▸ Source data
○ ○ ○ ○ ○ ○ ○

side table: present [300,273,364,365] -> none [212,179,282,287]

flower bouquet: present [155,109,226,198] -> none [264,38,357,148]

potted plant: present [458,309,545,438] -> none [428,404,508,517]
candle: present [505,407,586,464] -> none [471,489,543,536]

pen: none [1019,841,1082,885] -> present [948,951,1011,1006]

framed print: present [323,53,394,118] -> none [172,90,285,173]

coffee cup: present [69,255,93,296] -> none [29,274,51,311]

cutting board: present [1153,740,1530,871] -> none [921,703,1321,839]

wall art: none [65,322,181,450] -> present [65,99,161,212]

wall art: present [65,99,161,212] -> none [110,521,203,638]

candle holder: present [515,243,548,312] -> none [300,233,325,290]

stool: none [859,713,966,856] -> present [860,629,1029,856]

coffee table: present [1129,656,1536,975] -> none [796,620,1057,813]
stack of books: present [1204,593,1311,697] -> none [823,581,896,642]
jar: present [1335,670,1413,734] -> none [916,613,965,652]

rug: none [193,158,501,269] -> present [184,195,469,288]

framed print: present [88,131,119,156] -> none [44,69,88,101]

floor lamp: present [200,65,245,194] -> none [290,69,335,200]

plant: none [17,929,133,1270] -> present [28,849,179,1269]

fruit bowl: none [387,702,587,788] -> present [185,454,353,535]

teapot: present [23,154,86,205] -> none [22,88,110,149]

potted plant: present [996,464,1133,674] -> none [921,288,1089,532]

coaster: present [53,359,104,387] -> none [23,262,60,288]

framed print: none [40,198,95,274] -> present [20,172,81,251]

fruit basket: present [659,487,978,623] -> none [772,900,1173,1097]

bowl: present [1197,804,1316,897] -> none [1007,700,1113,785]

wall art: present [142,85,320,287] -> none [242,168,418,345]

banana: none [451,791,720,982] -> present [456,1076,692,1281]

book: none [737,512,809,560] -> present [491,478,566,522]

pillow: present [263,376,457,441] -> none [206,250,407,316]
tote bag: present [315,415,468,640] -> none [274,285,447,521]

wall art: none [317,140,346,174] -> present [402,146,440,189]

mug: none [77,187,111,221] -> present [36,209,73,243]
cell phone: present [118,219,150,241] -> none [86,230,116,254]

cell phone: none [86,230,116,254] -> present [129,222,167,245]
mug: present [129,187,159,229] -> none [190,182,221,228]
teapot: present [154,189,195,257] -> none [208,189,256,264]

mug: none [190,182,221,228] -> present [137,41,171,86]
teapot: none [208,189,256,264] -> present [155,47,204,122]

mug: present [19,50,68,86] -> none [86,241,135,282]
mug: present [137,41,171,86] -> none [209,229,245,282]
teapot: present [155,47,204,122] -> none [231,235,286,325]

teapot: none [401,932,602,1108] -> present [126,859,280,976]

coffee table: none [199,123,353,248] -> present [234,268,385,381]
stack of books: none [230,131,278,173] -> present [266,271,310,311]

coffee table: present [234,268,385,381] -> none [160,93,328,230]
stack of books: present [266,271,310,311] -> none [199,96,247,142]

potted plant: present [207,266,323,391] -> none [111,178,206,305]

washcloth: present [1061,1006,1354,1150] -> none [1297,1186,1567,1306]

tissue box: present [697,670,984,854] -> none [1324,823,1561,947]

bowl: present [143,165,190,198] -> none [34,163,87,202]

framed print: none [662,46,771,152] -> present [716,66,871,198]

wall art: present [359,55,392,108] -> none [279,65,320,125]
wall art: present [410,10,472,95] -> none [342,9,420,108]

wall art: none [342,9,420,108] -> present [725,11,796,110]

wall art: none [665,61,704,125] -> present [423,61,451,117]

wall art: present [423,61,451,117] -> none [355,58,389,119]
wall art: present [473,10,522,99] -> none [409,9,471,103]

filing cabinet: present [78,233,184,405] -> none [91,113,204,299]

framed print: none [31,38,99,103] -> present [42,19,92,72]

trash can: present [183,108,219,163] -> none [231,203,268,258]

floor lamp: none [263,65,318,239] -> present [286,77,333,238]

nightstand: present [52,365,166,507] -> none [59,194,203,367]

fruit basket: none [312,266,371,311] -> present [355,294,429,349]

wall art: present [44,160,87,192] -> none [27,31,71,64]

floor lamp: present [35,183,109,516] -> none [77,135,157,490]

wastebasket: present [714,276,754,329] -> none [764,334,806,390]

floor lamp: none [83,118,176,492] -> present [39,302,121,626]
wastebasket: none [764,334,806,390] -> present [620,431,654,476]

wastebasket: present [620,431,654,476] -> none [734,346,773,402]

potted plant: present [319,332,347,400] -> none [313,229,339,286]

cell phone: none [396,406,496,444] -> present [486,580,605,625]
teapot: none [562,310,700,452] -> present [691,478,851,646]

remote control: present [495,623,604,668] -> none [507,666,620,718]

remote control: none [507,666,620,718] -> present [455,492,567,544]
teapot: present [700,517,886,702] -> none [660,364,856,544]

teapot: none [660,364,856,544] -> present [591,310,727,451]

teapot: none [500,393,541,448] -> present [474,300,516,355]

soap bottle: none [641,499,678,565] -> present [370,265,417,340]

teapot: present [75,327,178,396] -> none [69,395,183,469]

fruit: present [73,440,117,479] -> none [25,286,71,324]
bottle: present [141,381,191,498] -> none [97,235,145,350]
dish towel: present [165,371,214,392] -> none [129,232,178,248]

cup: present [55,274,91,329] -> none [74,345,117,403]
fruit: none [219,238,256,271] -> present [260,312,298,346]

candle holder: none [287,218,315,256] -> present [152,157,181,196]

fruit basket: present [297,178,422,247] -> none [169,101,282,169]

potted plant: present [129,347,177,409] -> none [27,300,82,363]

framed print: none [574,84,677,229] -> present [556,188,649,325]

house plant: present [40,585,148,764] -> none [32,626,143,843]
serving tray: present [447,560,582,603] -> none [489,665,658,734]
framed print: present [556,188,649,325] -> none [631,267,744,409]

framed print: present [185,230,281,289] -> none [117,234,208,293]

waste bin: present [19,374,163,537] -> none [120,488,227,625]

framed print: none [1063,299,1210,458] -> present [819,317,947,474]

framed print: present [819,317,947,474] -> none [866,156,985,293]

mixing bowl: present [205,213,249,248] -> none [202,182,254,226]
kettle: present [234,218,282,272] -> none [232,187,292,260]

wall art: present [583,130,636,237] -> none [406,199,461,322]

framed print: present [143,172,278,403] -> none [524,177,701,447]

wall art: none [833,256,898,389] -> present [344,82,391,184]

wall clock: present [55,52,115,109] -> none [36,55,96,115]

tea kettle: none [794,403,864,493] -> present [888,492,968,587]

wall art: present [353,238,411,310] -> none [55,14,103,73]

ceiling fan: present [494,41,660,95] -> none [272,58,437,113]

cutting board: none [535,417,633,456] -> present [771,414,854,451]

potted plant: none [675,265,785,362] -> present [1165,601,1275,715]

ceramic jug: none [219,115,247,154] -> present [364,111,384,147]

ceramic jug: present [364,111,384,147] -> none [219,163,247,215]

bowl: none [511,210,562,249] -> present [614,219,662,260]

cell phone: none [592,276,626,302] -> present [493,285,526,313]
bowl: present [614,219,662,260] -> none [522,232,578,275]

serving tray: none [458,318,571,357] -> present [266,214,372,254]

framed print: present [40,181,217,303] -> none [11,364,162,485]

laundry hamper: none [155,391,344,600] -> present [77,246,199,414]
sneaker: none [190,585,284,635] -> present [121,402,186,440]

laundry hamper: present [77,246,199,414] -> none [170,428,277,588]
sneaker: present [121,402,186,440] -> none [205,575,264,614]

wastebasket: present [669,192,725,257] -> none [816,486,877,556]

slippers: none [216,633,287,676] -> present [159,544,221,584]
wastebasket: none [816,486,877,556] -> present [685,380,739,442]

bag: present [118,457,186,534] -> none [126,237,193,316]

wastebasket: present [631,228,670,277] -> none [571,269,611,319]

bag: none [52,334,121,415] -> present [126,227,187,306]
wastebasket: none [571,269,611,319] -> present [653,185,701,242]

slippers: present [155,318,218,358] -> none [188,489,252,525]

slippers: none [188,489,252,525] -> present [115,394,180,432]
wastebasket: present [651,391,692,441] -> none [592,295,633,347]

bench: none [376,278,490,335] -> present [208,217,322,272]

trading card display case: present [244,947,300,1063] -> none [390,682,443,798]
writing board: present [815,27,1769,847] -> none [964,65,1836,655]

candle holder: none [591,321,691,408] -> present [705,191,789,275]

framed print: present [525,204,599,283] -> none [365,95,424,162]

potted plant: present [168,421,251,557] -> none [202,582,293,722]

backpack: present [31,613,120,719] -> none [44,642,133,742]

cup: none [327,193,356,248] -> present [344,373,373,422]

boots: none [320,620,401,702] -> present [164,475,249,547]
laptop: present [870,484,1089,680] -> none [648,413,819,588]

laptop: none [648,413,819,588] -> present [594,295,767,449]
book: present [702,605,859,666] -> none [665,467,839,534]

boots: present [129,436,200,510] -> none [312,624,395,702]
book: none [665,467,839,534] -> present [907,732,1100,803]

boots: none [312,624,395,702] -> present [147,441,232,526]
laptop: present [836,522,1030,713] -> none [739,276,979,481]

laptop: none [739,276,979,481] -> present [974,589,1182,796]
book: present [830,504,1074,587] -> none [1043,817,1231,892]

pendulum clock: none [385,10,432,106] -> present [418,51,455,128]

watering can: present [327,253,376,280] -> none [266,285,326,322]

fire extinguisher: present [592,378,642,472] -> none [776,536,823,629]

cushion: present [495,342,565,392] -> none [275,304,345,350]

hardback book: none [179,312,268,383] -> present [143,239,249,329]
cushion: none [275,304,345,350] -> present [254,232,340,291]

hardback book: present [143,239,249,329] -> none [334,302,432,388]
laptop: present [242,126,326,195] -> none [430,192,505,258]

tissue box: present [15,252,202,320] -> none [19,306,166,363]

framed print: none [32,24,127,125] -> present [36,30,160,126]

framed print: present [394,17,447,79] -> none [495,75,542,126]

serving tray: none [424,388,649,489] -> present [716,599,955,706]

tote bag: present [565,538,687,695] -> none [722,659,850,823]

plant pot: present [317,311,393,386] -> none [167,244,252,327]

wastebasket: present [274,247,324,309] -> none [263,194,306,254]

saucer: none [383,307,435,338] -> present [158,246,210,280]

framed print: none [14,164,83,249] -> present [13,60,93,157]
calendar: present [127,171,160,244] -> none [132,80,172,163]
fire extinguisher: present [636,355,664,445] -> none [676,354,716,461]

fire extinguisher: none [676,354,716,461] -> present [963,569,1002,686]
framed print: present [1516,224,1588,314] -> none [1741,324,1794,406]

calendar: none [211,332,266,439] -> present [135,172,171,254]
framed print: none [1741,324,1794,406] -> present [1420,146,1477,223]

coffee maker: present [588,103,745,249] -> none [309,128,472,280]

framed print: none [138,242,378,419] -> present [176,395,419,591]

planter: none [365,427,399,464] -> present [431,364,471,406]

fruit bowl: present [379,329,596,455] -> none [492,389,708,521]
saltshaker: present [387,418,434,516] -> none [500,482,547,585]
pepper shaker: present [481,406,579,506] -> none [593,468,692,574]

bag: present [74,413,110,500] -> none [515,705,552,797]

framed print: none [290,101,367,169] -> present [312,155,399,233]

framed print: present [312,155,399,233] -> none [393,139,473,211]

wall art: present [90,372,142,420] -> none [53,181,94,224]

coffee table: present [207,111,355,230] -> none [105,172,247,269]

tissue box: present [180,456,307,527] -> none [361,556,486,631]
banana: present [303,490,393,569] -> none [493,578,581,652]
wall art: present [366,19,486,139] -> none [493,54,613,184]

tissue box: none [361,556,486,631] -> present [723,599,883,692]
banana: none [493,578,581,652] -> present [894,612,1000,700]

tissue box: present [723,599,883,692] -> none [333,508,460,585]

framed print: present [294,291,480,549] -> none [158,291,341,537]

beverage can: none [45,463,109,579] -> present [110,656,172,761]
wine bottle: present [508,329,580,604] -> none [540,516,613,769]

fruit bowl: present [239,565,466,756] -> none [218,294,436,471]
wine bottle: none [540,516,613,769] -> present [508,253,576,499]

○ ○ ○ ○ ○ ○ ○

▸ ACTION ITEM
Write down, word for word, the lines above from the one containing "tea kettle: none" through the one containing "slippers: present [155,318,218,358]", both ends included.

▸ RESPONSE TO THE EXERCISE
tea kettle: none [794,403,864,493] -> present [888,492,968,587]

wall art: present [353,238,411,310] -> none [55,14,103,73]

ceiling fan: present [494,41,660,95] -> none [272,58,437,113]

cutting board: none [535,417,633,456] -> present [771,414,854,451]

potted plant: none [675,265,785,362] -> present [1165,601,1275,715]

ceramic jug: none [219,115,247,154] -> present [364,111,384,147]

ceramic jug: present [364,111,384,147] -> none [219,163,247,215]

bowl: none [511,210,562,249] -> present [614,219,662,260]

cell phone: none [592,276,626,302] -> present [493,285,526,313]
bowl: present [614,219,662,260] -> none [522,232,578,275]

serving tray: none [458,318,571,357] -> present [266,214,372,254]

framed print: present [40,181,217,303] -> none [11,364,162,485]

laundry hamper: none [155,391,344,600] -> present [77,246,199,414]
sneaker: none [190,585,284,635] -> present [121,402,186,440]

laundry hamper: present [77,246,199,414] -> none [170,428,277,588]
sneaker: present [121,402,186,440] -> none [205,575,264,614]

wastebasket: present [669,192,725,257] -> none [816,486,877,556]

slippers: none [216,633,287,676] -> present [159,544,221,584]
wastebasket: none [816,486,877,556] -> present [685,380,739,442]

bag: present [118,457,186,534] -> none [126,237,193,316]

wastebasket: present [631,228,670,277] -> none [571,269,611,319]

bag: none [52,334,121,415] -> present [126,227,187,306]
wastebasket: none [571,269,611,319] -> present [653,185,701,242]

slippers: present [155,318,218,358] -> none [188,489,252,525]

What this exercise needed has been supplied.